As suas instruções: Continue a crónica sobre as aulas de resistência, que aparece abaixo, a partir da última frase apresentada.

Excerto da fonte:
As aulas de resistência (Por Miguel Esteves Cardoso)

Um dos prazeres da velhice é ir reorganizando o currículo das crianças, de forma a adequar-se melhor aos nossos preconceitos.

É neste espírito que proponho dar às crianças mais velhas – ainda não sei a partir de que idade – pelo menos dois anos de aulas de uma cadeira que lhes vai dar jeito até caírem da tripeça: a Resistência.

A Resistência é o conjunto de técnicas que se usam para nos defendermos das sugestões dos outros.

Vai desde o simples dizer “Não” (que de simples nada tem e que só os cinturões negros conseguem dominar), até às mais sofisticadas técnicas de procrastinação.

Se há coisa que se aprende quando se tem muitos anos disto é que toda a gente nos quer empurrar para o que lhes convém.

O que vale é que cada um empurra numa direção diferente – um para nos fazermos advogados, outro para fugirmos para Bali – e cedo percebemos que, como não podemos satisfazer toda a gente, mais vale não satisfazermos ninguém.

Ninguém, quer dizer, ninguém a não ser a pessoa mais empenhada numa solução, que mais arrisca e que mais petisca: tu.

É muito fácil empurrar. Fácil e rápido. Alguém diz “devias seguir Medicina”, gasta três segundos com as três palavras, e segue caminho.

Material fornecido:

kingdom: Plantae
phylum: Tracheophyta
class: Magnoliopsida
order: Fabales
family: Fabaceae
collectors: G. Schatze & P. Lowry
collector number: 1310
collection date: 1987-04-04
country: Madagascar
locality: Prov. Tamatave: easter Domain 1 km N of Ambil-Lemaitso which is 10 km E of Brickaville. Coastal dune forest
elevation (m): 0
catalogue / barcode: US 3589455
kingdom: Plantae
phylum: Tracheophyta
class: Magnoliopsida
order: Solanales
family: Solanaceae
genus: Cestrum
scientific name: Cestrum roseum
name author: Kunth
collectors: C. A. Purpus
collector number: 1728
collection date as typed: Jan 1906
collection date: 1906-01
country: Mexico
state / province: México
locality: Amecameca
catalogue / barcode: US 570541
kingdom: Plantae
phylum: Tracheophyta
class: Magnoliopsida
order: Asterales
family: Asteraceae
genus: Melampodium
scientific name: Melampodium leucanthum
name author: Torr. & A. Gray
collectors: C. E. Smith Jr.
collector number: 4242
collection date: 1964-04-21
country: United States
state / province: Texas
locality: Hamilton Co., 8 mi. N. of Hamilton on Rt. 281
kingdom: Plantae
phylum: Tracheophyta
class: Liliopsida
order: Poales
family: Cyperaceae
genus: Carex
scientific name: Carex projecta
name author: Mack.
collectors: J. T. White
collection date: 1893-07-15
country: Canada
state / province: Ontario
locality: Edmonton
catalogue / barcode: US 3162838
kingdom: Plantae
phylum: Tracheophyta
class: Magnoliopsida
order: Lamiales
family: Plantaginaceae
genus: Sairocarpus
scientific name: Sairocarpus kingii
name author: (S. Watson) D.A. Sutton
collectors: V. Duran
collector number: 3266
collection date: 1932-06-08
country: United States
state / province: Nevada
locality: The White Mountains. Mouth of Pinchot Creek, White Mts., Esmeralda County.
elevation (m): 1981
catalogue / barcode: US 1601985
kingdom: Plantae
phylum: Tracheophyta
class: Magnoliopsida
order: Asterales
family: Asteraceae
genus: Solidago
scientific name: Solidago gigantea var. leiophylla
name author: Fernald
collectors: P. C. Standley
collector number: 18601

Resposta à tarefa:
Já nós passamos o resto do ano – porventura a vida inteira – a matutar naquelas três palavras, e a repetir como um robô: “O meu tio Zé é que achava que eu devia ter sido médico… e eu, estupidamente, não liguei nenhuma…”

Como não podemos proibir a palavra “devias” (mas que paraíso seria, se pudéssemos!), temos de aprender a resistir.

A resistência aos empurrões é um delicado râguebi feito de fintas e bloqueios, em que tentamos seguir com a nossa bola nos braços, enquanto somos perseguidos pelos nossos amigos e familiares, cada um a querer empurrar-nos – não para outro lado do campo, mas para outro desporto, ou para outro universo que não o desportivo.

A resistência exige encantamento, técnicas de desvio da atenção, maquiavelismo, muita lábia e… paciência.